**INSTRUCTION:** In the lines below, output everything from the first line through the line containing "số rút được.</span></p>" exactly as it is. Pictures are not part of the output.

*** MATERIAL FOR THE TASK ***

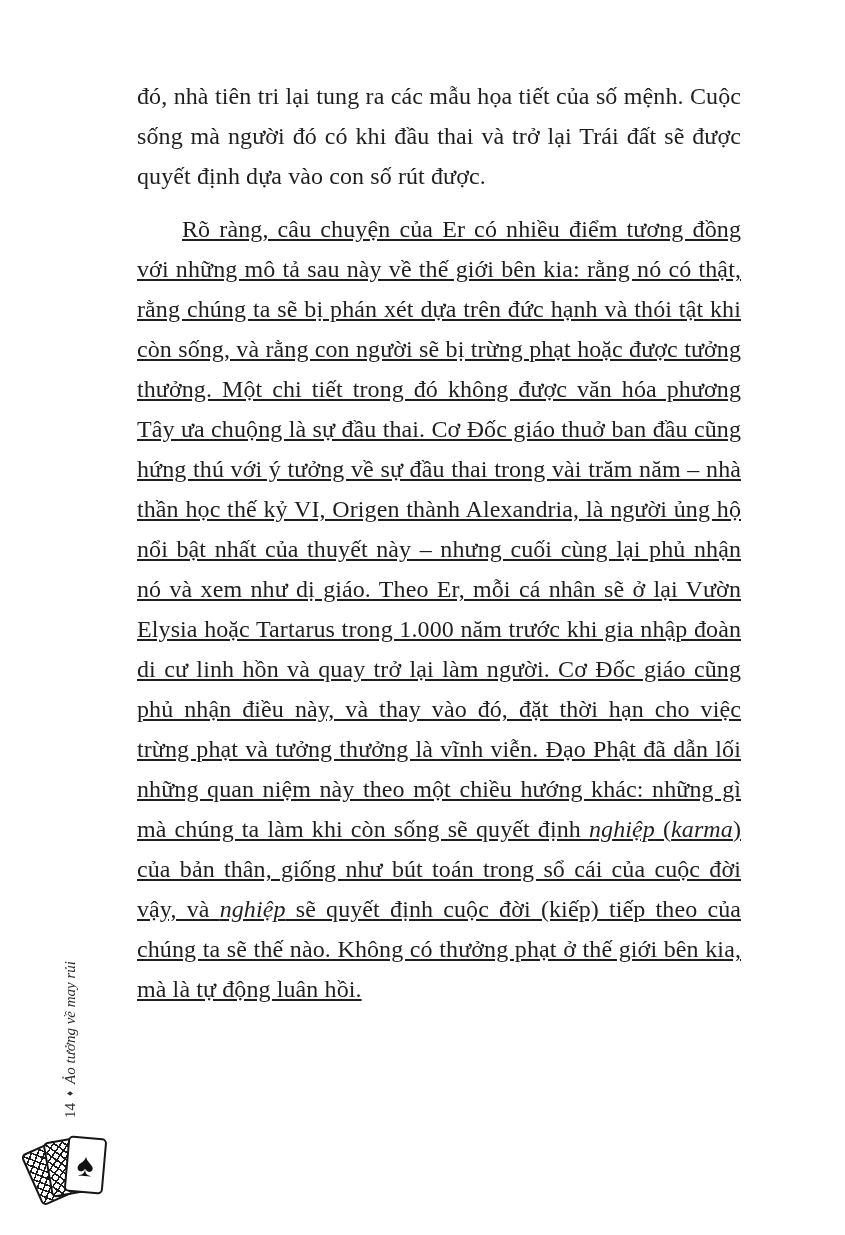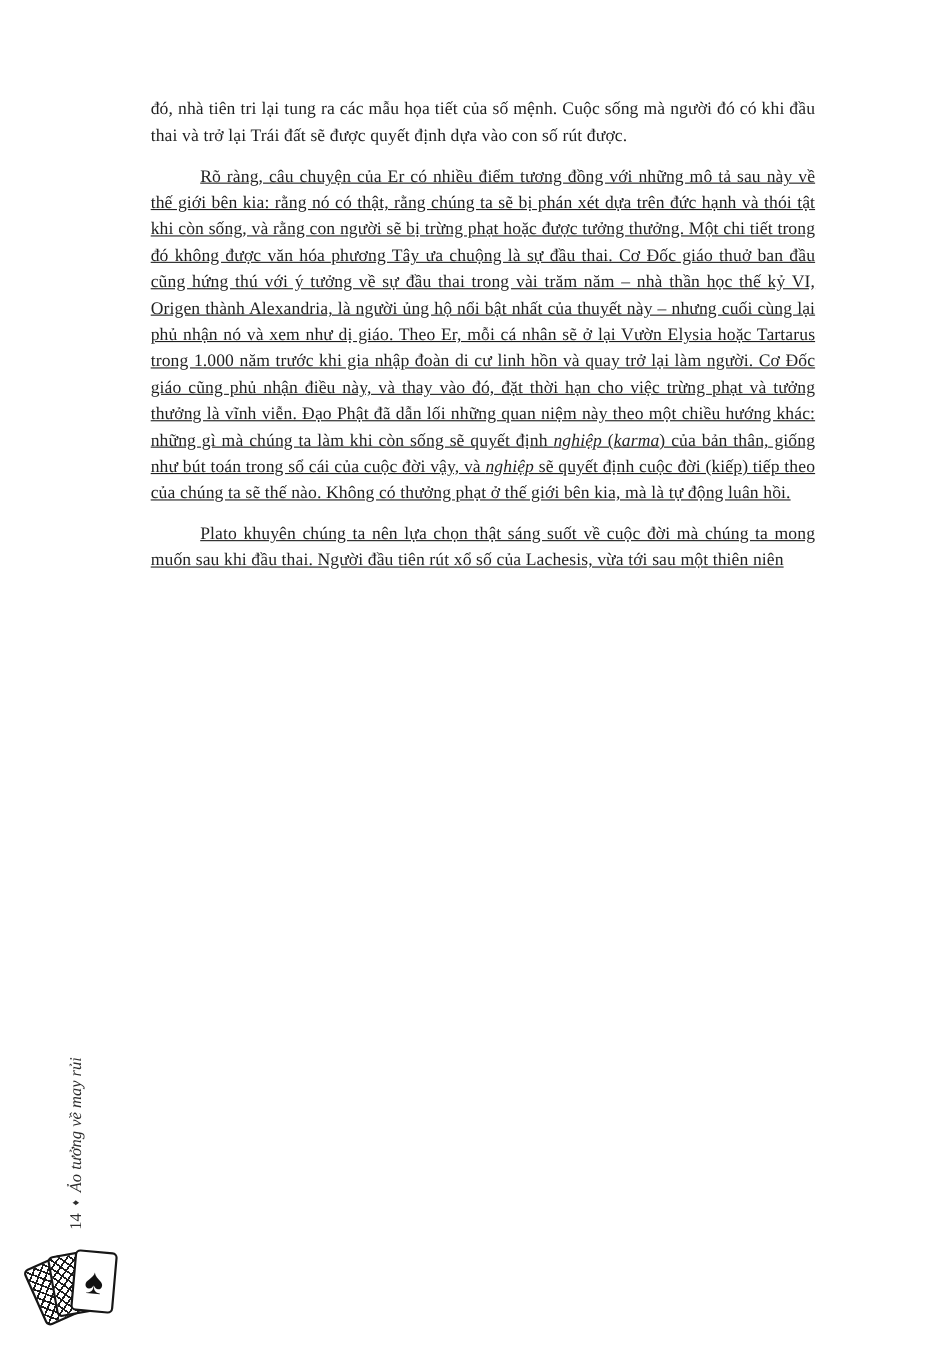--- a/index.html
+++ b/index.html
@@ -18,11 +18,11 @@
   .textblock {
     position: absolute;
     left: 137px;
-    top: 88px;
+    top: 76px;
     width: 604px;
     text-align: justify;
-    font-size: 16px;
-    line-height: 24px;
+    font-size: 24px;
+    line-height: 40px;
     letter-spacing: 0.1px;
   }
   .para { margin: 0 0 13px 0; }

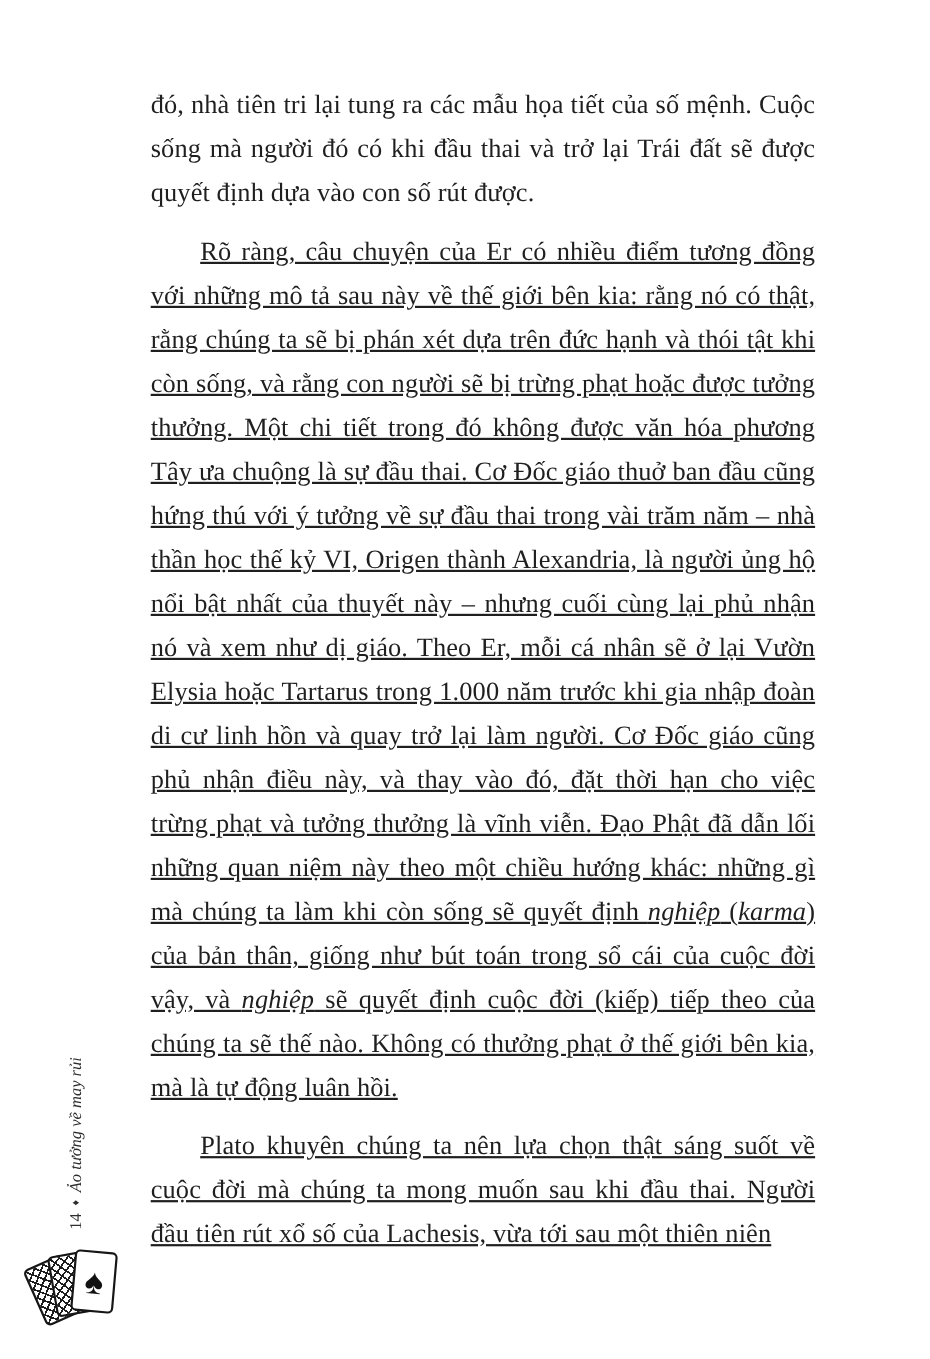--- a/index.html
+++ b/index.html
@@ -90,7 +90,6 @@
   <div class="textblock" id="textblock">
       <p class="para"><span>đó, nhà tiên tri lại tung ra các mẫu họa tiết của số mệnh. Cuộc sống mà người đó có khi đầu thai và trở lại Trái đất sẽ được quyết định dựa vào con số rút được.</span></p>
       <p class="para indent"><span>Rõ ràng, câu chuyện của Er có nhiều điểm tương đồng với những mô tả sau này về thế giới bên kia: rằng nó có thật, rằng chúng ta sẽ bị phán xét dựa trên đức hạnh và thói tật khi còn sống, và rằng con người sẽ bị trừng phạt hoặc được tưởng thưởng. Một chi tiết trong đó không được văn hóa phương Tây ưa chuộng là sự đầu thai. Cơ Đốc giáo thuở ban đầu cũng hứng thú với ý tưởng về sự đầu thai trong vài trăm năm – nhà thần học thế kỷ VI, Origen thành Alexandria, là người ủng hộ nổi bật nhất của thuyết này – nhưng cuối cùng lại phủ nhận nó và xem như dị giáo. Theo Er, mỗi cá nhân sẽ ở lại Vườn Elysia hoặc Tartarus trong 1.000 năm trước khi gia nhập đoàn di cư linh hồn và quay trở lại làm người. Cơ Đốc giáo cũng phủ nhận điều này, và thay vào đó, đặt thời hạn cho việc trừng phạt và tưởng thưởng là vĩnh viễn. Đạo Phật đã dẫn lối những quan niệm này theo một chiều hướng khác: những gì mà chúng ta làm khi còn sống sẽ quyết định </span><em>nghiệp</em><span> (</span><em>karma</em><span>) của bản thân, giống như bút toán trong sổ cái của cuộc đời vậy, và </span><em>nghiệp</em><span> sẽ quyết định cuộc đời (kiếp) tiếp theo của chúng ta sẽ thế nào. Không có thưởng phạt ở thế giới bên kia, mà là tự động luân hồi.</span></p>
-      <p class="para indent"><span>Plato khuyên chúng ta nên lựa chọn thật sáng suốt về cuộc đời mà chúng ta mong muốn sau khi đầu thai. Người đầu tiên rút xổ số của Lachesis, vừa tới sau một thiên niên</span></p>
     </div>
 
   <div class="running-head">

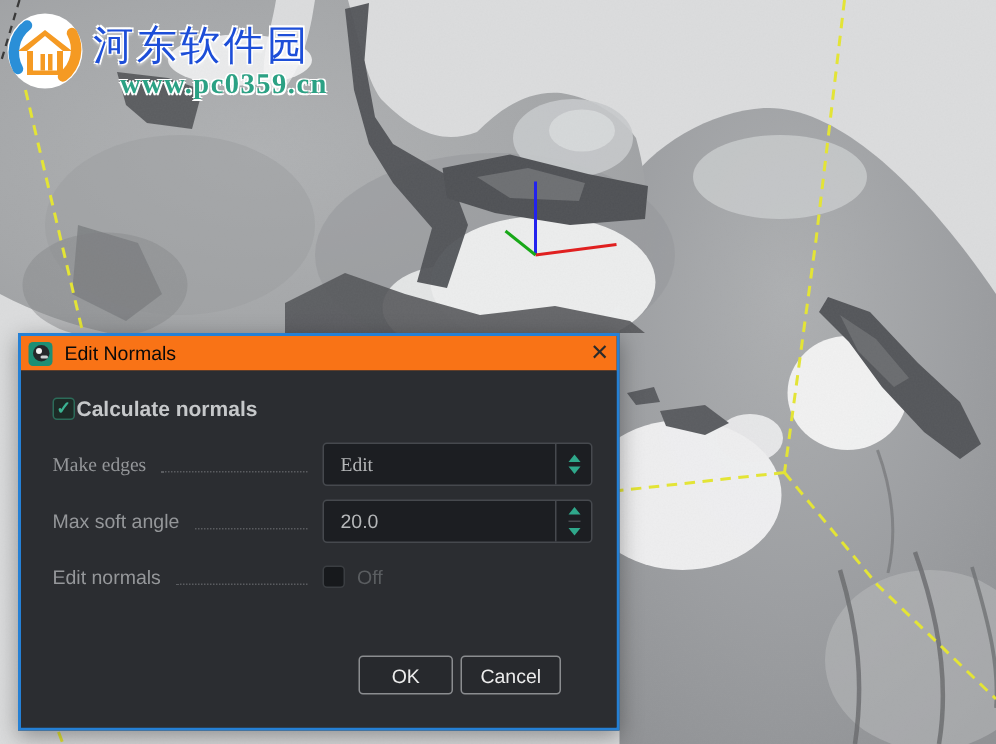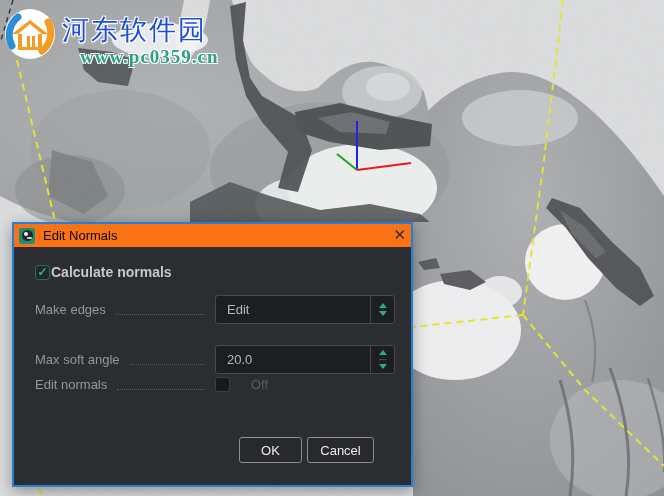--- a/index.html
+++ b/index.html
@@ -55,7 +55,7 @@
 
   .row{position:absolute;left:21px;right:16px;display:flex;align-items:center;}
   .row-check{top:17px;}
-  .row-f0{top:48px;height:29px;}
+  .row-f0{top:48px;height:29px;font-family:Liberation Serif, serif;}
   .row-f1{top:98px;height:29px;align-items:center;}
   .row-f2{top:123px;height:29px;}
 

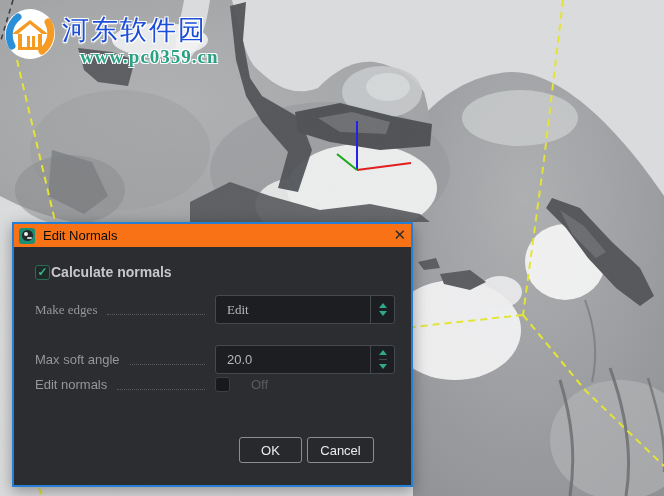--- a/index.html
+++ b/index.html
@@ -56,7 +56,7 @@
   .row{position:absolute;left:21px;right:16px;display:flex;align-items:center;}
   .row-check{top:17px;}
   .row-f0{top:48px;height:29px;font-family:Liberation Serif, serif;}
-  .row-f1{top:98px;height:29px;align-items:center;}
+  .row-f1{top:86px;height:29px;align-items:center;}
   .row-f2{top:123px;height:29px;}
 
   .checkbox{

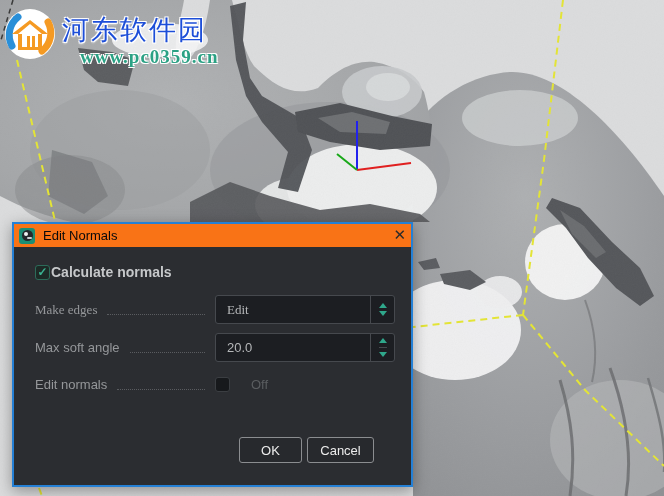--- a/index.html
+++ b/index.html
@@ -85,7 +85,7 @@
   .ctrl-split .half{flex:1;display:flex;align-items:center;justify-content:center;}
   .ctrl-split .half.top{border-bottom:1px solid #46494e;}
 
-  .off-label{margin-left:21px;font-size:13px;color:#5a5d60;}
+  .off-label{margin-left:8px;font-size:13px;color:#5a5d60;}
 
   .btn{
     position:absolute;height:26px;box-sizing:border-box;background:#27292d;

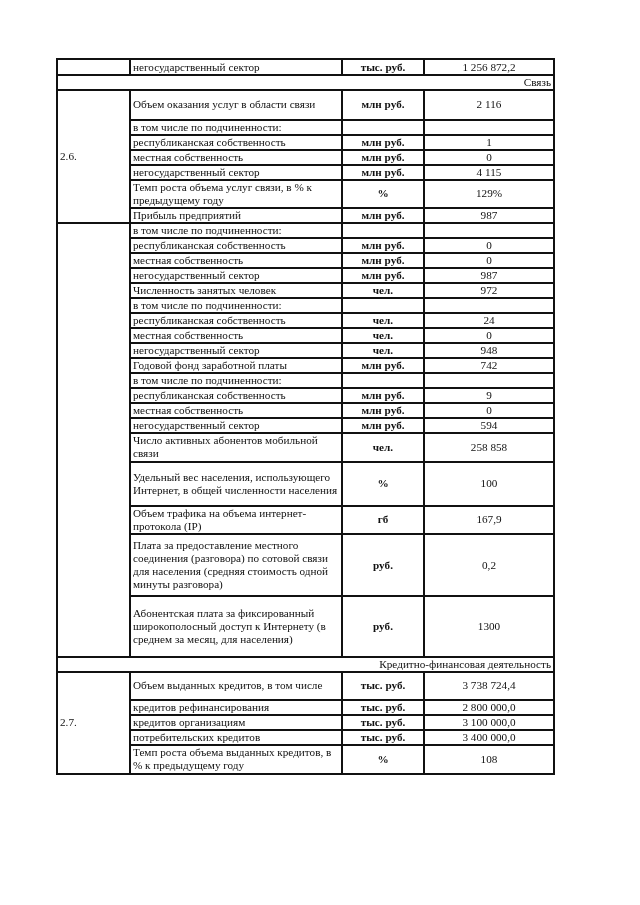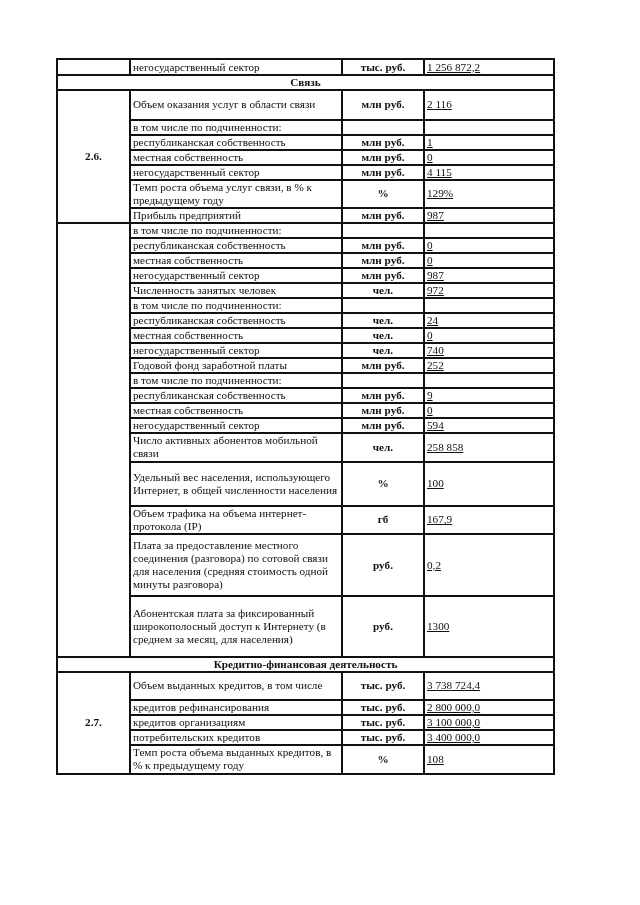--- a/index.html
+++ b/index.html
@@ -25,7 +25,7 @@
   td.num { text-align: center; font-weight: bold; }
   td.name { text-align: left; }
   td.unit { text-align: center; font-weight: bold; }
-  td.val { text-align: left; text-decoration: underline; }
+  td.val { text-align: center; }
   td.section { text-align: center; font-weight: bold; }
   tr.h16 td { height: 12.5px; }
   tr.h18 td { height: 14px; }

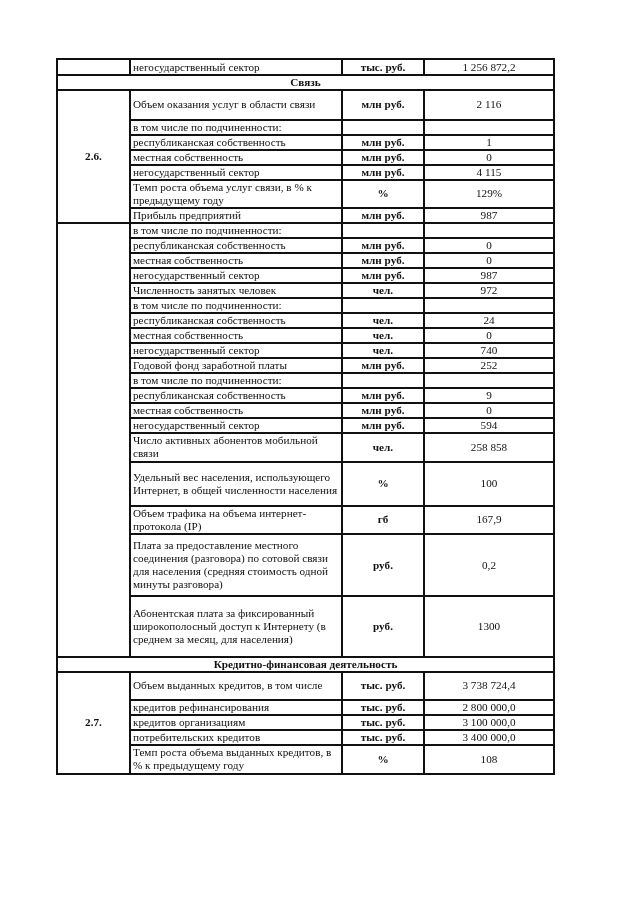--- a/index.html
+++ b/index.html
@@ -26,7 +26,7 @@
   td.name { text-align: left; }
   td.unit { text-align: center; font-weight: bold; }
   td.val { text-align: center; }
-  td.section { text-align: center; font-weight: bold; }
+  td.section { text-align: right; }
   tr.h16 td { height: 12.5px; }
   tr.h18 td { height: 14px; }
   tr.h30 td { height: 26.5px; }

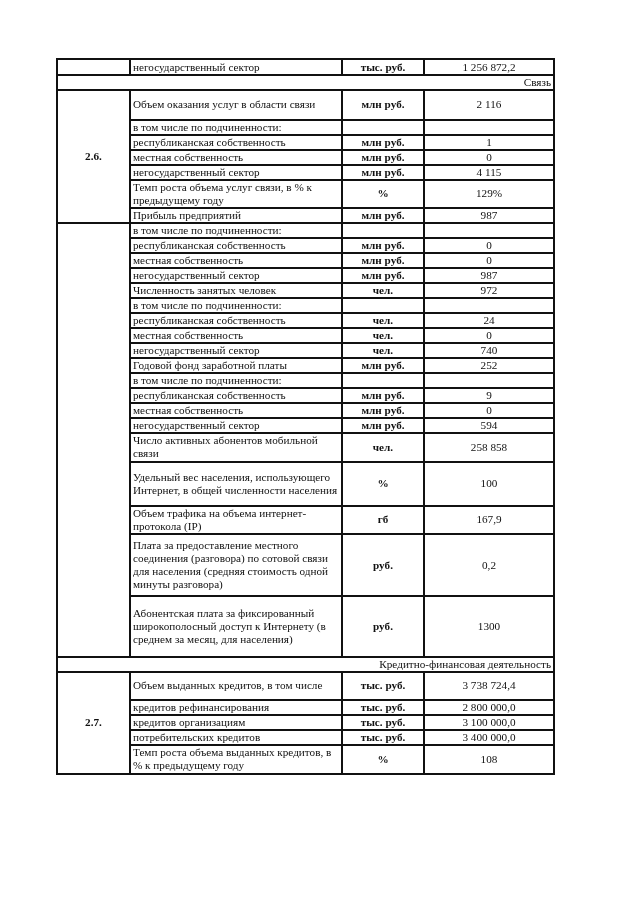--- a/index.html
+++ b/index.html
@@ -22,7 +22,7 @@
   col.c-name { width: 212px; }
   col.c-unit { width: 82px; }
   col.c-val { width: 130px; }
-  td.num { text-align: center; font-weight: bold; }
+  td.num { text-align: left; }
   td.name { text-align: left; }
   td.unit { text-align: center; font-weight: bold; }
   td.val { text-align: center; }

***

**RESULT OF THE EXERCISE:**
--- a/index.html
+++ b/index.html
@@ -18,11 +18,11 @@
   .textblock {
     position: absolute;
     left: 137px;
-    top: 88px;
+    top: 76px;
     width: 604px;
     text-align: justify;
-    font-size: 16px;
-    line-height: 24px;
+    font-size: 24px;
+    line-height: 40px;
     letter-spacing: 0.1px;
   }
   .para { margin: 0 0 13px 0; }

--- a/index.html
+++ b/index.html
@@ -90,7 +90,6 @@
   <div class="textblock" id="textblock">
       <p class="para"><span>đó, nhà tiên tri lại tung ra các mẫu họa tiết của số mệnh. Cuộc sống mà người đó có khi đầu thai và trở lại Trái đất sẽ được quyết định dựa vào con số rút được.</span></p>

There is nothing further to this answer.